As you are (recursively) creating each node in the tree, you know the
prefix code to get to that node (remember that following a left
child pointer generates a 0
, and following a right child
pointer generates a 1
). If that prefix is one of the listed
bitcodes in the first part of the file, then we know we are at a leaf
(remember that all characters in a Huffman tree are leaves). Otherwise,
we are dealing with an internal node and you will have to create left
and right child nodes, calling yourself recursively on each one. Keep in
mind that when you call yourself recursively on the left child, you have
to add 0
to the end of the prefix; likewise, you have to
add 1
to the prefix for the right child. This algorithm
will require you to search through the bit codes that were read in from
the first part of the file. Also keep in mind that the size of the input
here (the number of characters) is very small (only 80 or so) – which
means that if you choose a linear time complexity data structure
(vector, for example), your code will run just fine.
The post-lab is cancelled for the spring 2021 semester.

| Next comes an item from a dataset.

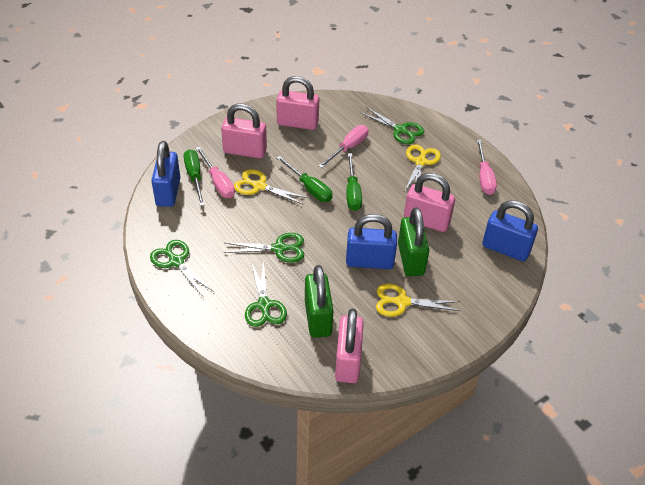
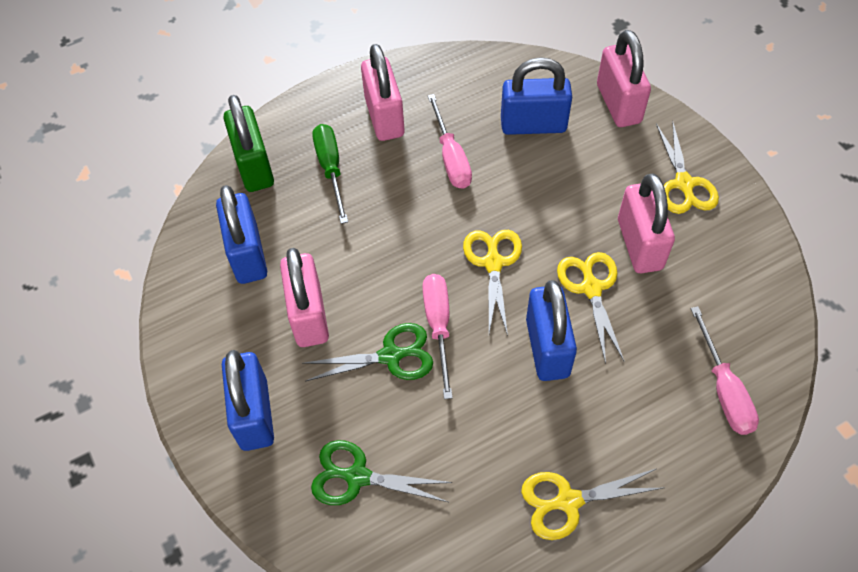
blue padlock: [151,141,180,207] [346,214,397,269] [482,200,538,261] = 3 -> [216,185,267,284] [222,350,274,451] [501,57,572,135] [526,280,577,381] = 4
green padlock: [305,265,334,338] [398,207,429,276] = 2 -> [223,95,274,192] = 1
green scissors: [150,240,214,296] [224,233,304,263] [245,260,287,327] [360,107,424,144] = 4 -> [302,323,433,381] [311,440,453,505] = 2
green screwdriver: [184,149,205,206] [277,156,333,202] [347,153,362,211] = 3 -> [312,124,348,224] = 1
yellow scissors: [234,169,308,204] [376,284,461,317] [405,145,441,191] = 3 -> [463,230,522,336] [521,469,662,540] [557,252,624,364] [656,121,719,214] = 4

There are two parts to this post-lab: the time and space
complexity analysis and submitting all your (working) code
again.
For the post-lab, we want you to think about the time and space
complexity analysis of your compression and decompression code. You
aren’t required to submit anything for this part, but you should think
carefully about the following points, as you may need to know them on
exams. See below for a discussion about the space/time
complexity.
Worst case running time – for this be sure to consider all steps
of the compression and decompression. You can leave off the cost of
calculating the compression ratio, printing the cost of the tree, and
printing a listing of the bit code for each character that was asked for
in the pre-lab. Refer to the list of steps given earlier in the
lab.
Space complexity – for this, you should calculate the number of
bytes that are used by each data structure in your implementation. The
easiest way to do this is to step through your code, just as you have
done for the worst case running time, and make a note each time you use
a new data structure. You do not need to take into account scalar
variables (loop counters, other singleton variables), focus on the data
structures whose size depends on values such as the total number of
characters and the total number of unique characters, and use those
values in your answer.
Again, you aren’t required to submit anything for this section,
but you should use these points as a way to reflect on the work you have
done for the pre-lab and in-lab.
The purpose of this part of the post-lab is to clean up your
code from the pre-lab and in-lab, and submit all of it together. If your
pre-lab and in-lab code work properly, then there is no futher clean-up
to do; however, you must still submit the files along with a
new Makefile.
When we run make
, the code should be compiled into
two executables: encoder
and decoder
, which
are the pre-lab and in-lab code bases, respectively. Unlike the pre-lab
and in-lab, you should NOT name your
executables a.out
! After compiling your code with
make
, we will test it as such:
./encoder testfile.txt > encoded.txt
./decoder encoded.txt > output.txt
diff testfile.txt output.txt
This encodes a sample text file, then decodes it. Both the
original file (testfile.txt
) and the final file
(output.txt
) should be the same, which is what the
diff
command checks. If there are no differences between
the two files, then diff
will not print any
output.
Up until now, all of our Makefiles have generated a single
a.out
from the inputs given through OBJECTS
.
Now that we have two separate executables we need to create, you may
need some way to differentiate between the object files for each
one…
Remember the -o
flag for clang++? :)